Non-analogous art argument fails at Board
As to the law of analogous art, the Board relied on Wyers:
Analogous Art
Two criteria are relevant in determining whether prior art is analogous: “(1) whether the art is from the same field of endeavor, regardless of the problem addressed, and (2) if the reference is not within the field of the inventor’s endeavor, whether the reference still is reasonably pertinent to the particular problem with which the inventor is involved.” Comaper Corp. v. Antec, Inc., 596 F.3d 1343, 1351 (Fed. Cir. 2010) (quoting In re Clay, 966 F.2d 656, 658-59 (Fed. Cir. 1992)). Whether a reference in the prior art is “analogous” is a fact question. In re Clay, 966 F.2d at 658.
Wyers v. Master Lock Co., 616 F.3d 1231, 1237 (Fed. Cir. 2010).
KSR also arose:
“The Supreme Court’s decision in KSR International Co. v. Teleflex, Inc.,
550 U.S. 398[] (2007), directs us to construe the scope of analogous art broadly, stating that ‘familiar items may have obvious uses beyond their primary purposes, and a person of ordinary skill often will be able to fit the teachings of multiple patents together like pieces of a puzzle.’ (emphasis added).” Id. at1238 (quoting KSR at 402) (emphasis added) (parallel citations omitted).

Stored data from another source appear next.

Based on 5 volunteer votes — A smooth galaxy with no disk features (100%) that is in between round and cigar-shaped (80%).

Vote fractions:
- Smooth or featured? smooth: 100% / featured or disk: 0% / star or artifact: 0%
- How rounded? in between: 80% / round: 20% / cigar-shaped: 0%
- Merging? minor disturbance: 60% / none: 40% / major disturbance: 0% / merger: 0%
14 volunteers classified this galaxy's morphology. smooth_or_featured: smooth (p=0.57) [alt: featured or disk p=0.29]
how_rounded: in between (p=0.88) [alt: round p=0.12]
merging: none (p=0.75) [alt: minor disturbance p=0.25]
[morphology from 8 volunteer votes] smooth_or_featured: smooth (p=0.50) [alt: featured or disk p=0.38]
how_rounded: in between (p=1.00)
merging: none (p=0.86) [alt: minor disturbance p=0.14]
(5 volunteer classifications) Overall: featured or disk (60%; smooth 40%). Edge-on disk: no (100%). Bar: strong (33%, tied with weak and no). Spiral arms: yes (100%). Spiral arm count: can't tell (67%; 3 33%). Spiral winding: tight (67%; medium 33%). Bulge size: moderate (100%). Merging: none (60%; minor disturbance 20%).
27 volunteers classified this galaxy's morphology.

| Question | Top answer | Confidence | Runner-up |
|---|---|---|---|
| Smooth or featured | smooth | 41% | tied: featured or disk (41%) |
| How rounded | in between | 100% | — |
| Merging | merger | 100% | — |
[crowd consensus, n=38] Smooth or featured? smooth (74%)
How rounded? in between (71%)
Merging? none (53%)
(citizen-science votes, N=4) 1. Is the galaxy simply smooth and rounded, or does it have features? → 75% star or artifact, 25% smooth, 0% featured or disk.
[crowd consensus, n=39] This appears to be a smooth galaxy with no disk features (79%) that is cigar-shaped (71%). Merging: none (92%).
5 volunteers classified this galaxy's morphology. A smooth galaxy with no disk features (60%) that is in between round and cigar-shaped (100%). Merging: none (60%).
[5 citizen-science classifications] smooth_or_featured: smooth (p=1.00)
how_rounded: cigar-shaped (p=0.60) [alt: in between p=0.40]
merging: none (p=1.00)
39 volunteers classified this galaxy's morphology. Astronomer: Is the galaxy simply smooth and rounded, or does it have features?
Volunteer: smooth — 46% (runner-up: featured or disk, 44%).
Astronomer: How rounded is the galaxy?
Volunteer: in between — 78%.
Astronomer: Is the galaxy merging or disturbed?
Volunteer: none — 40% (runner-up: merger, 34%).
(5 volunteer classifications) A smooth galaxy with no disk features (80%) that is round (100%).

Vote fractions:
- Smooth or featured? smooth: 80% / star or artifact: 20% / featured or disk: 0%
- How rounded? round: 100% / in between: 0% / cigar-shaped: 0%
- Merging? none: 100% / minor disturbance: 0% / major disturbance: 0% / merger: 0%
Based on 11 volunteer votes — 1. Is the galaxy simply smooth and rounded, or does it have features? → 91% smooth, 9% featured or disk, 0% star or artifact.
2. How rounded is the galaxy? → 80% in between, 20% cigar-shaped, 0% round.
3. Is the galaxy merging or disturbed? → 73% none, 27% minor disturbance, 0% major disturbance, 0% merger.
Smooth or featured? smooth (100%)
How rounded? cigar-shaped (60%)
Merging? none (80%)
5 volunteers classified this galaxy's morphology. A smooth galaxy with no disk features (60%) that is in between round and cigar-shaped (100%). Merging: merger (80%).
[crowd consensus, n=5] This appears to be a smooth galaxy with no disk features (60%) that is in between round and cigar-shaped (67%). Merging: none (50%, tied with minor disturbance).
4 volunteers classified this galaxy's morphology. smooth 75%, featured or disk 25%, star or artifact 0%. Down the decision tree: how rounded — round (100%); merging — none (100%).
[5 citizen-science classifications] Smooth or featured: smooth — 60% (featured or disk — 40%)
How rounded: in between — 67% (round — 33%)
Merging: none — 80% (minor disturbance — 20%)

Section 103 “forbids issuance of a patent when ‘the differences between the subject matter sought to be patented and the prior art are such that the subject matter as a whole would have been obvious at the time the invention was made to a person having ordinary skill in the art to which said subject matter pertains.’” KSR at 399. In KSR, the Supreme Court explained, “[w]hen a work is available in one field of endeavor, design incentives and other market forces can prompt variations of it, either in the same field or a different one. If a person of ordinary skill can implement a predictable variation, §103 likely bars its patentability.” KSR at 417. “A person of ordinary skill is also a person of ordinary creativity, not an automaton.” Id. at 421.